By Rachel Heng
Publisher: Henry Holt and Co.
Genre: Sci-Fi/Speculative Fiction/Dystopian
In this debut set in near future NYC—where lives last 300 years and the pursuit of immortality is all-consuming—Lea must choose between her estranged father and her chance to live forever.
Lea Kirino is a “Lifer,” which means that a roll of the genetic dice has given her the potential to live forever—if she does everything right. And Lea is an overachiever. She’s a successful trader on the New York exchange—where instead of stocks, human organs are now bought and sold—she has a beautiful apartment, and a fiancé who rivals her in genetic perfection. And with the right balance of HealthTech™, rigorous juicing, and low-impact exercise, she might never die.
But Lea’s perfect life is turned upside down when she spots her estranged father on a crowded sidewalk. His return marks the beginning of her downfall as she is drawn into his mysterious world of the Suicide Club, a network of powerful individuals and rebels who reject society’s pursuit of immortality, and instead chose to live—and die—on their own terms. In this future world, death is not only taboo; it’s also highly illegal. Soon Lea is forced to choose between a sanitized immortal existence and a short, bittersweet time with a man she has never really known, but who is the only family she has left in the world.
Suicide Club is a beautifully crafted tale that rings of a convincing familiarity. It was my cup of tea served with an alarming wake-up call, and I devoured every page of it. However, I will note that I did not find myself comparing this to the work of Atwood nor would I. Too often we attempt to lump female speculative fiction and dystopian writers into a specific category with Atwood and it is not always appropriate, as the themes and political aspects vary greatly. If I were asked to make a comparison, I would be more inclined to say that perhaps this is reminiscent of what Huxley’s Brave New World was addressing.

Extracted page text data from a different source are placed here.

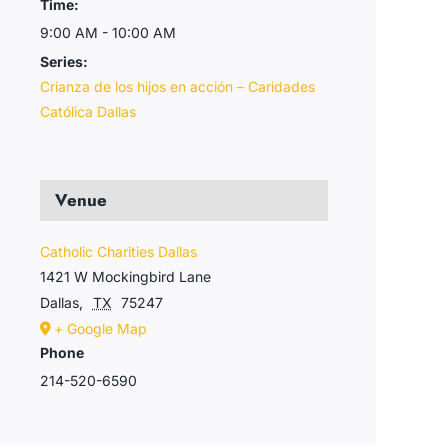
Time:
9:00 AM - 10:00 AM
Series:
Crianza de los hijos en acción – Caridades
Católica Dallas
Venue
Catholic Charities Dallas
1421 W Mockingbird Lane
Dallas
,
TX
75247
+ Google Map
Phone
214-520-6590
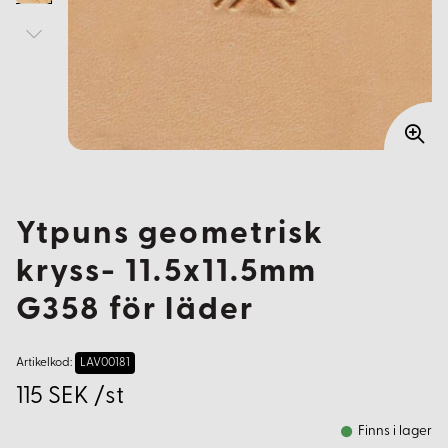
Ytpuns geometrisk
kryss- 11.5x11.5mm
G358 för läder
Artikelkod:
LAV00181
115 SEK /st
Finns i lager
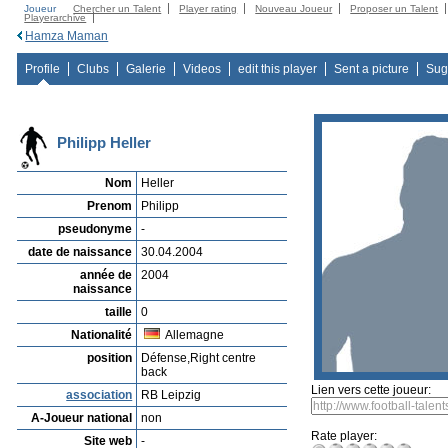
Joueur
Chercher un Talent
Player rating
Nouveau Joueur
Proposer un Talent
Playerarchive
Hamza Maman
Profile
Clubs
Galerie
Videos
edit this player
Sent a picture
Sug
Philipp Heller
Nom
Heller
Prenom
Philipp
pseudonyme
-
date de naissance
30.04.2004
année de
2004
naissance
taille
0
Nationalité
Allemagne
position
Défense,Right centre
back
Lien vers cette joueur:
association
RB Leipzig
A-Joueur national
non
Rate player:
Site web
-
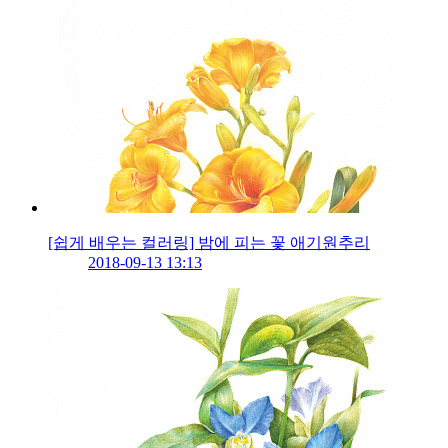
[쉽게 배우는 컬러링] 밤에 피는 꽃 애기원추리
2018-09-13 13:13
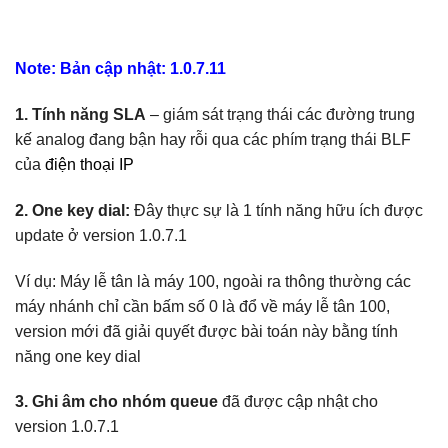
Note: Bản cập nhật: 1.0.7.11
1. Tính năng SLA
– giám sát trạng thái các đường trung
kế analog đang bận hay rỗi qua các phím trạng thái BLF
của
điện thoại IP
2. One key dial:
Đây thực sự là 1 tính năng hữu ích được
update ở version 1.0.7.1
Ví dụ: Máy lễ tân là máy 100, ngoài ra thông thường các
máy nhánh chỉ cần bấm số 0 là đổ về máy lễ tân 100,
version mới đã giải quyết được bài toán này bằng tính
năng one key dial
3. Ghi âm cho nhóm queue
đã được cập nhật cho
version 1.0.7.1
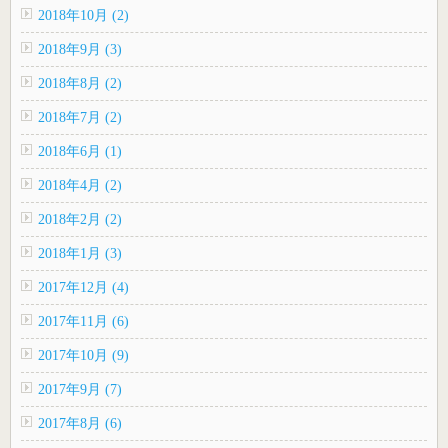
2018年10月 (2)
2018年9月 (3)
2018年8月 (2)
2018年7月 (2)
2018年6月 (1)
2018年4月 (2)
2018年2月 (2)
2018年1月 (3)
2017年12月 (4)
2017年11月 (6)
2017年10月 (9)
2017年9月 (7)
2017年8月 (6)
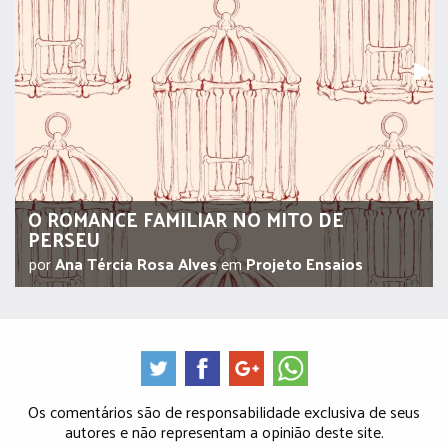
Pr
▶︎
O ROMANCE FAMILIAR NO MITO DE
PERSEU
por
Ana Tércia Rosa Alves
em
Projeto Ensaios
Os comentários são de responsabilidade exclusiva de seus
autores e não representam a opinião deste site.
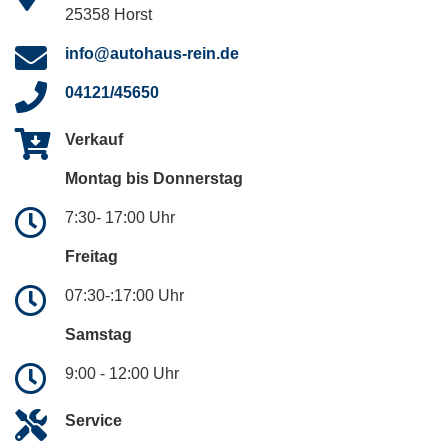
25358 Horst
info@autohaus-rein.de
04121/45650
Verkauf
Montag bis Donnerstag
7:30- 17:00 Uhr
Freitag
07:30-:17:00 Uhr
Samstag
9:00 - 12:00 Uhr
Service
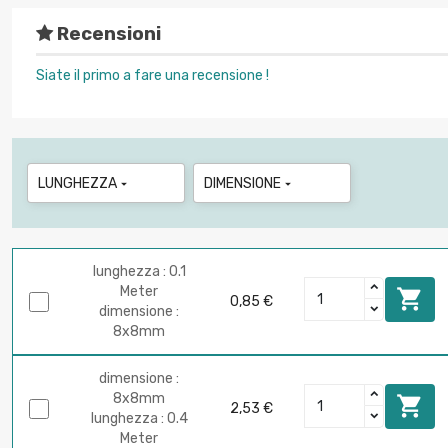
Recensioni
Siate il primo a fare una recensione !
LUNGHEZZA
DIMENSIONE


lunghezza : 0.1
Meter

0,85 €
dimensione :
8x8mm
dimensione :
8x8mm

2,53 €
lunghezza : 0.4
Meter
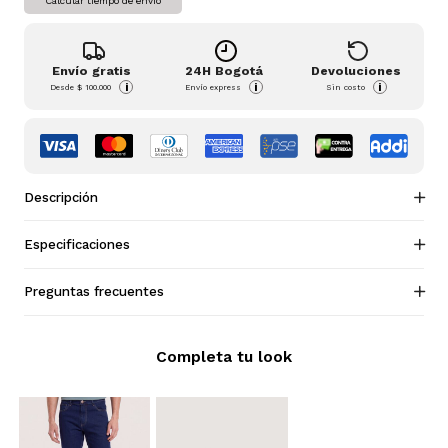
Calcular tiempo de envío
Envío gratis
24H Bogotá
Devoluciones
i
i
i
Desde
$ 100.000
Envío express
Sin costo
Descripción
Especificaciones
Preguntas frecuentes
Completa tu look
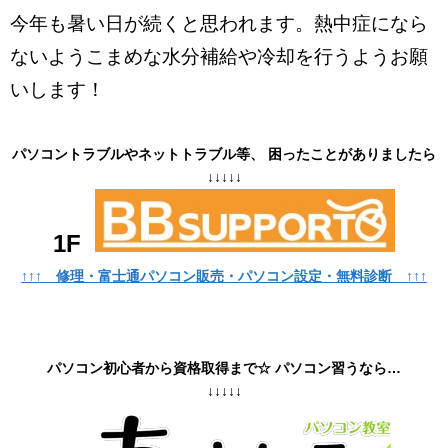
今年も暑い日が続くと思われます。熱中症になら
ないようこまめな水分補給や冷却を行うようお願
いします！
パソコントラブルやネットトラブル等、 困ったことがありましたら
↓↓↓↓↓
1F
↑↑↑ 修理・富士通パソコン販売・パソコン設定・無料診断 ↑↑↑
パソコン初心者から資格取得まで☆ パソコン習うなら…
↓↓↓↓↓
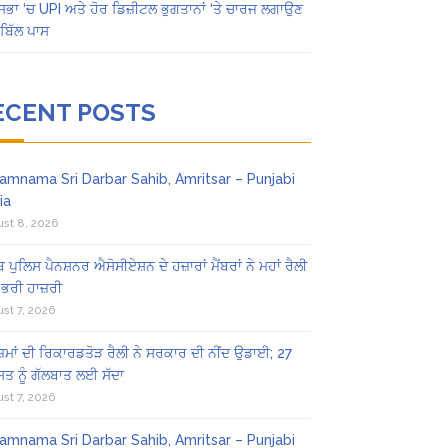
ਸਭਾ ‘ਚ UPI ਅਤੇ ਹੋਰ ਡਿਜ਼ੀਟਲ ਭੁਗਤਾਨਾਂ ‘ਤੇ ਚਾਰਜ ਲਗਾਉਣ
ਬਿੱਲ ਪਾਸ
ECENT POSTS
amnama Sri Darbar Sahib, Amritsar – Punjabi
ia
st 8, 2026
ਬ ਪੁਲਿਸ ਪੈਨਸ਼ਨਰ ਐਸੋਸੀਏਸ਼ਨ ਦੇ ਹਜ਼ਾਰਾਂ ਮੈਂਬਰਾਂ ਨੇ ਮਹਾਂ ਰੈਲੀ
 ਭਰੀ ਹਾਜ਼ਰੀ
st 7, 2026
ਜ਼ਮਾਂ ਦੀ ਰਿਕਾਰਡਤੋੜ ਰੈਲੀ ਨੇ ਸਰਕਾਰ ਦੀ ਨੀਂਦ ਉਡਾਈ; 27
ਤ ਨੂੰ ਗੱਲਬਾਤ ਲਈ ਸੱਦਾ
st 7, 2026
amnama Sri Darbar Sahib, Amritsar – Punjabi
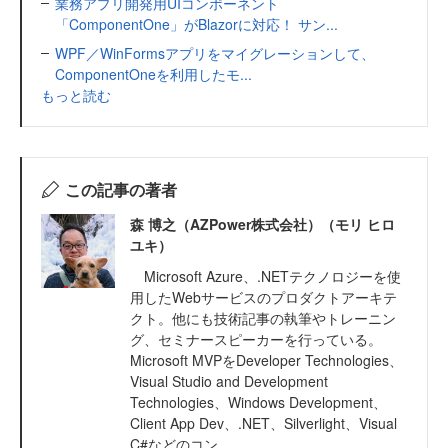
業務アプリ開発用UIコンポーネント
「ComponentOne」がBlazorに対応！ サン...
WPF／WinFormsアプリをマイグレーションして、
ComponentOneを利用したモ...
もっと読む
この記事の著者
森 博之（AZPower株式会社）（モリ ヒロ
ユキ）
Microsoft Azure、.NETテクノロジーを使
用したWebサービスのプロダクトアーキテ
クト。他にも技術記事の執筆やトレーニン
グ、セミナースピーカーを行っている。
Microsoft MVPをDeveloper Technologies、
Visual Studio and Development
Technologies、Windows Development、
Client App Dev、.NET、Silverlight、Visual
C#などのコン...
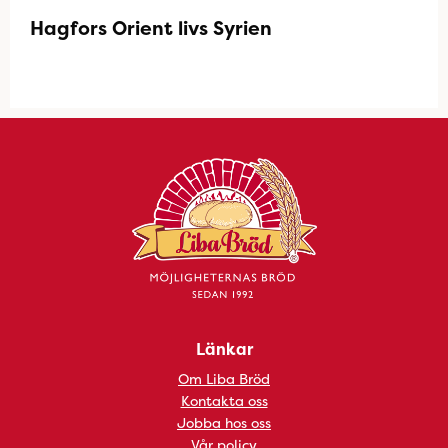
Hagfors Orient livs Syrien
Länkar
Om Liba Bröd
Kontakta oss
Jobba hos oss
Vår policy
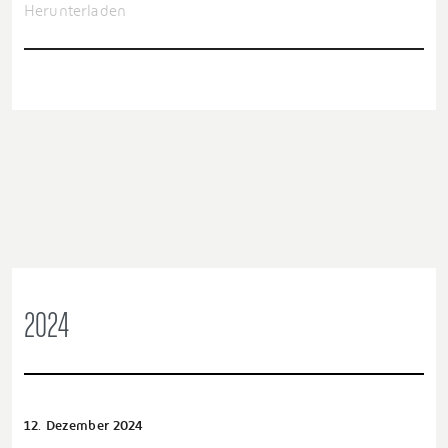
Herunterladen
2024
12. Dezember 2024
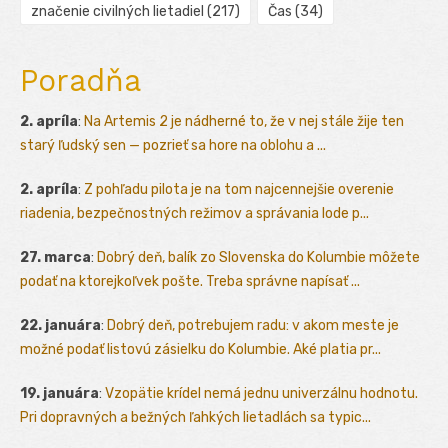
značenie civilných lietadiel
(217)
Čas
(34)
Poradňa
2. apríla
:
Na Artemis 2 je nádherné to, že v nej stále žije ten
starý ľudský sen — pozrieť sa hore na oblohu a ...
2. apríla
:
Z pohľadu pilota je na tom najcennejšie overenie
riadenia, bezpečnostných režimov a správania lode p...
27. marca
:
Dobrý deň, balík zo Slovenska do Kolumbie môžete
podať na ktorejkoľvek pošte. Treba správne napísať ...
22. januára
:
Dobrý deň, potrebujem radu: v akom meste je
možné podať listovú zásielku do Kolumbie. Aké platia pr...
19. januára
:
Vzopätie krídel nemá jednu univerzálnu hodnotu.
Pri dopravných a bežných ľahkých lietadlách sa typic...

In a world where the population is declining, death is illegal, and advanced technology has made the possibility of immortality more than a mere dream, Lea Kirino has it all. She has lived her life right. She has achieved career success, a gorgeous apartment and fiancé, and incorporated the perfect balance of a healthy lifestyle and HealthTech™ into her daily routine to obtain the desired social status. She is a “Lifer”.
But when her estranged father who refused to live by society’s laws resurfaces in Lea’s life, everything she has worked hard to achieve is suddenly at risk. Drawn back into his life, she finds herself at the center of an underground network where members of the Suicide Club refuse to conform and accept immortality. They are choosing to live and die under their own conditions. Now Lea will have to make a choice of her own, between the highly successful and “perfect” life she has strived to achieve and one that includes the only family she has left.
“Time was measured in the beating of her mother’s mechanical heart. Thud, thud, thud. Space, in the number of steps taken to cross the room to retrieve the dried meals that arrived at regular intervals.”
What I appreciated..
- Rachel Heng’s sophisticated prose crafts a hauntingly plausible story that hard to imagine as her first.
- The New York setting remains ever so distance yet frightening familiar and close to the present.
- Lea is relatable in her reluctance and fear to sacrifice or lose all that she has worked to obtain, the only life she has known. Her internal conflicts and challenges add an air of credibility that is easy to appreciate.
- The author provides readers with brief, subtle explanations at times while avoiding unnecessary spoon-feeding or information dumps. This allows the reader a very fluid and immersive experience that transitions beautifully between the alternating perspectives.
- Rachel Heng elegantly tackles the questions of just how much we value youth, beauty, and life as a society. More importantly, immortality and the costs that accompany it.
- The ending was poetic and gratifying. Very rarely do I feel as much closure with a conclusion as Heng has offered her readers here.
“Something has to change. In being robbed of our deaths, we are robbed of our lives.”
Challenges some may encounter..
- I felt that the actual Suicide Club was under-explored and could have added more depth to the prevalent themes within the story.
- This book addresses heavier elements of death, suicide and human rights that may not be appropriate for all readers.
While we are given small inclinations to the political atmosphere, Suicide Club presents more as philosophical dystopian, addressing the value of life and questioning the priorities of our societies. Rachel Heng challenges current trends and dares to question the true value of life through a bold and thought-provoking character exploration that is poetic and unsettling at its core.
*I would like to thank Henry Holt and Co. & Netgalley for this advanced copy. The quotes included above are from the advanced copy and subject to change. This review is my own, unbiased and honest opinion.
Serve with a large warm cup of medium-bodied Darjeeling tea.